Le grand Kiff, un souffle nouveau

Le Grand Kiff 2009 a été le point de départ d’une dynamique jeunesse de l’Église protestante unie de France (EPUdF). Marc Schaefer, ancien secrétaire national des réseaux jeunesse de l’EPUdF, nous en brosse ici les principaux ressorts.
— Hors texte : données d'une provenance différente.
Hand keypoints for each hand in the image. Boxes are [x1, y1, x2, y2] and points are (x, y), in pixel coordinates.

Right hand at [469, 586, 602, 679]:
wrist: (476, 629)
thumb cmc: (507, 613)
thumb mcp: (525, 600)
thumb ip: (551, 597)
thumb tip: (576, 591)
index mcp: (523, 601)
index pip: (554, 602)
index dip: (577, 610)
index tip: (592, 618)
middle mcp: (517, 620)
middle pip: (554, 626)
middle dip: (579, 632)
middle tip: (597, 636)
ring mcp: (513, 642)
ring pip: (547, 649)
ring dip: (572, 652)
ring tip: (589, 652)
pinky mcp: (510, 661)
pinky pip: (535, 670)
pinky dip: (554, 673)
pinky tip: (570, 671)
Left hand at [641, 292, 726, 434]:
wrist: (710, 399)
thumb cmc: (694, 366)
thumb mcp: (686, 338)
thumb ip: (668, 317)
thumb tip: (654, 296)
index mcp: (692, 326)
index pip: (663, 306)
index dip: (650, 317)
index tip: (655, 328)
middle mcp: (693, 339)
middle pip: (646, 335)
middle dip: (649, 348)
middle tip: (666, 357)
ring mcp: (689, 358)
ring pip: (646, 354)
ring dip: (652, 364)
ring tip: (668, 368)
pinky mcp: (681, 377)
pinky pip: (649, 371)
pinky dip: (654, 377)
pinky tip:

Le Grand Kiff n’est que la partie émergée d’un iceberg qui ne fond pas, mais qui se renforce au fil des éditions à condition peut-être que chaque communauté locale joue le jeu d’inviter, d’accompagner, d’envoyer des jeunes vivre ce rassemblement ou s’investir dans l’encadrement. Avec ces expériences, les jeunes découvrent et redécouvrent la pertinence de l’Écriture. L’Église leur donne l’occasion d’exprimer leurs questionnements, leurs convictions et donne une place claire à leur engagement. Les jeunes ne sont pas dans l’Église pour être les bras qui déplacent les chaises, tables ou bancs. Les jeunes ne sont pas l’Église de demain, mais ils sont l’Église d’aujourd’hui : témoins pour et avec tous les âges.

 

Un événement qui rassemble

 

L’aventure commence à Lyon en 2009, il y a dix ans. Les pilotes n’imaginent pas encore qu’ils ont lancé l’édition « pilote » d’un rassemblement jeunesse de notre Église.

 

En 2005, notre Église avait organisé un colloque jeunesse qui avait conclu : « Pourquoi ne pas avoir un événement national jeunesse qui rassemblerait toutes les régions, œuvres et mouvements de notre Église ? ». Le Conseil national s’en saisira pour construire le rendez-vous 2009 avec les associations proches de l’Église comme les Éclaireuses et éclaireurs unionistes de France ou des organismes comme le service mission Défap. Tous les acteurs jeunesse de notre Église, des responsables d’œuvres ou de mouvements proches vont ainsi se mobiliser pour faire vivre un temps fort de cinq jours avec un rendez-vous qui s’annonçait comme unique. Bible, diaconie, louange, dimension œcuménique, rencontre internationale, tout ce qui va faire de chaque Grand Kiff un événement unique est déjà là.

 

L’Église va également découvrir que l’essentiel n’est pas que dans l’événement des cinq jours. Il y a l’avant et l’après. La mobilisation en amont de ce rendez-vous a été unique. Cahier préparatoire, création artistique des groupes de jeunes, camps… L’après-événement a également entraîné l’Église sur de nouveaux chemins. Des groupes renaissent ici et là, des jeunes reviennent hyper motivés avec l’envie de s’investir, de partager ce vécu dans leur paroisse, des contacts sont pris avec des œuvres et mouvements de et proches de l’Église. Ainsi dès 2009, mais aussi en 2010, les synodes régionaux réclament une nouvelle édition et l’Église emboîte le pas en organisant un synode national en 2011 sur la jeunesse. Ce synode décide de pérenniser le rassemblement national jeunesse. Une vraie dynamique est ainsi lancée, portée par, des acteurs de l’animation jeunesse.

 

Et des jeunes qui s’engagent

 

Reste à construire rapidement l’édition 2013 qui confirme que la durée de vie maximum d’un groupe de jeunes étant de 3 à 4 ans, il faut garder ce rythme pour les rendez-vous Grand Kiff afin de mobiliser, redonner du souffle localement et régionalement. Avec ces premières éditions, des jeunes vont commencer à faire des études de théologie et citer le Grand Kiff comme point de départ de leur appel au ministère. D’autres vont s’engager dans des équipes régionales jeunesse, dans des groupes de jeunes, mais aussi dans des mouvements. Certains vont partir comme envoyés du Défap ou faire un service civique avec l’une ou l’autre des associations présentes. Dans la dynamique des thèses 2017, l’Église a donné la parole aux participants du Grand Kiff en envoyant deux jeunes faire un tour de France des paroisses durant l’année scolaire 2015-2016 pour promouvoir l’engagement. Un camp de quinze jours pour les 18-30 ans a également été organisé avec l’expérience du premier Alter Kiff 2016 *, au service du Grand Kiff.

 

Le leitmotiv des équipes successives et particulièrement de celle qui a coordonné l’édition de Saint-Malo en 2016 est simple et devrait être celui de toute l’Église : rendre les jeunes encore plus acteurs, les écouter, leur faire confiance en leur donnant des responsabilités.

 

* Alter Kiff : camp pour les 18-30 ans en parallèle du Grand Kiff pour préparer et animer.